寝室の扉を開けながら一人で頷いた。そしてベッドの端に座り、箱の紐を解いてフタを開ける。

確かに、中には二つ手紙が入っている。分厚い方がネロで、薄い方がトラビスかな。

分厚い方を手に取り、便せんの端を切って中の紙を広げた。前にも見たことがあったけど、ネロの力強い字が並んでいる。

僕は少し緊張しながら読み始めた。僕への恨みが書いてあると思ったからだ。ネロには何も言わずに、玉座を託してしまった。トラビスにお願いしたとはいえ、僕の口から直接頼んでいない。だから本当は返事をもらえるとは思っていなかった。なのに返事をくれた。たとえ罵詈雑言が書かれていたとしても、すごく嬉しい。
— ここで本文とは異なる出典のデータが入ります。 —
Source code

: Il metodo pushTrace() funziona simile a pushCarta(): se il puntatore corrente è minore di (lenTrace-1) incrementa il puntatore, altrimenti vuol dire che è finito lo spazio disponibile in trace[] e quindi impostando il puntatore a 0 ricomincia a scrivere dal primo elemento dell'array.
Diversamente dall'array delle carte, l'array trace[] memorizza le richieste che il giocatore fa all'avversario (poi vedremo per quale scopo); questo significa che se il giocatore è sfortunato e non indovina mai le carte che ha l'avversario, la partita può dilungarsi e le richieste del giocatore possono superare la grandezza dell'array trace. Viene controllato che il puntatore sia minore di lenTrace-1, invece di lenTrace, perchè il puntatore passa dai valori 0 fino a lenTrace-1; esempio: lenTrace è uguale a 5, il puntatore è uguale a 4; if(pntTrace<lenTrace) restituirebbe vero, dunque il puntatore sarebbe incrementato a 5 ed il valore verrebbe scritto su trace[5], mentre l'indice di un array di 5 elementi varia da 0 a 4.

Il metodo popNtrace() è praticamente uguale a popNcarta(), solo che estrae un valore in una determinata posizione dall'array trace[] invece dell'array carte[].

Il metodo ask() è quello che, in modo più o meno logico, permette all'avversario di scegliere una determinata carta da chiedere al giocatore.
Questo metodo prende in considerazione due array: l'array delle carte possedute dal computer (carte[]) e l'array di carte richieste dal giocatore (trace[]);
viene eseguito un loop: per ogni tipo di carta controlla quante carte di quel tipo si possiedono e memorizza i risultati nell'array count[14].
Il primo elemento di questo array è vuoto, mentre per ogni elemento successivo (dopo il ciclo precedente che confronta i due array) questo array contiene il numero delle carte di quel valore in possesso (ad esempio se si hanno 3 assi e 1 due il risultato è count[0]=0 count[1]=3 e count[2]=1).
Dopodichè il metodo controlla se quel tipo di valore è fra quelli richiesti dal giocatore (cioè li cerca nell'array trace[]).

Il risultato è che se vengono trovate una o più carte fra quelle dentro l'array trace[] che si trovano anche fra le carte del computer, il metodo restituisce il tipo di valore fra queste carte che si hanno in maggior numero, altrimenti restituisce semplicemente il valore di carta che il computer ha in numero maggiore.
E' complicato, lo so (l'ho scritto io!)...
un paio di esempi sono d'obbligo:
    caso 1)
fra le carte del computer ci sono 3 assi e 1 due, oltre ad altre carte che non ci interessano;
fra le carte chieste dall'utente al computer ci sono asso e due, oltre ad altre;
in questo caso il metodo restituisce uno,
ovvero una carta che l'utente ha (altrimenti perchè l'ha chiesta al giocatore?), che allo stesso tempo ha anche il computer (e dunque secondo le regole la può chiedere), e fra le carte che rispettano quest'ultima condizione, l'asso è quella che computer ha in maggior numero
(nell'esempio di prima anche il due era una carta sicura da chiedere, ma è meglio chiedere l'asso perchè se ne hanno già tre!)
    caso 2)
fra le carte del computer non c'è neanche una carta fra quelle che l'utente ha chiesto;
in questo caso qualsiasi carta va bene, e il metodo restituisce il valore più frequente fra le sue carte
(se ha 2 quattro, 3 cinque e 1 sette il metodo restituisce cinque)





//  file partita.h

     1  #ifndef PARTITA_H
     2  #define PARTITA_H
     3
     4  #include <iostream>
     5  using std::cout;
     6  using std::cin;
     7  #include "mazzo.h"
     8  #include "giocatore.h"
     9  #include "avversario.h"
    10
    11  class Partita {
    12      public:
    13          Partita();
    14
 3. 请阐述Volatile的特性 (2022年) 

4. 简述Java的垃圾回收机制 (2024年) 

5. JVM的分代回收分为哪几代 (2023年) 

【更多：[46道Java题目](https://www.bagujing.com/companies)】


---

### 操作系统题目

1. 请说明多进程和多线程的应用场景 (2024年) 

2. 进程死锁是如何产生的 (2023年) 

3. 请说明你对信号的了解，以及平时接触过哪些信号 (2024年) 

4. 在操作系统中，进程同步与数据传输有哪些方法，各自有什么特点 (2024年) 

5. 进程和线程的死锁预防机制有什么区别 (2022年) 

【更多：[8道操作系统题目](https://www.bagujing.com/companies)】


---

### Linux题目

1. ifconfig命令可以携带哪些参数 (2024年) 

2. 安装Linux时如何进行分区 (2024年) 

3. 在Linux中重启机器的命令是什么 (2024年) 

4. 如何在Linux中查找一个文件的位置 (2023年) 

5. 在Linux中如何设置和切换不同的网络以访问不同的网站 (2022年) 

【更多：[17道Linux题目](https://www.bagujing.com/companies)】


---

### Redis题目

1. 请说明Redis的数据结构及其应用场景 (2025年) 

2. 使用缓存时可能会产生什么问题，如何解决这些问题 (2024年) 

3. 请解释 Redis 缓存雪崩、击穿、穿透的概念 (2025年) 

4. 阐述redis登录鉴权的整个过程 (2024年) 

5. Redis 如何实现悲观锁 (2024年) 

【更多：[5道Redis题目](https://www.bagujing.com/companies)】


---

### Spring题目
読み進めるにつれて、手紙を持つ手が震える。何度も目を擦らないと字が見えなくなった。こんな所をリアムに見られたら、また泣いてるのかと笑われちゃうな…。

ネロは怒ってなんかいなかった。味方もいない王城で苦労してるだろうに、僕の心配ばかり書いてあった。他国で辛い想いをしていないか、食べ物は口に合うのか、リアムに泣かされていないか、クルト王子に命を狙われていないか。そしてフィルが心配だからラズールに様子を見に行かせてるんだと。


「もぉ…僕のこと怒っていいのに…優しすぎ…」


僕は手紙を机に置いて、手で顔を覆って泣いた。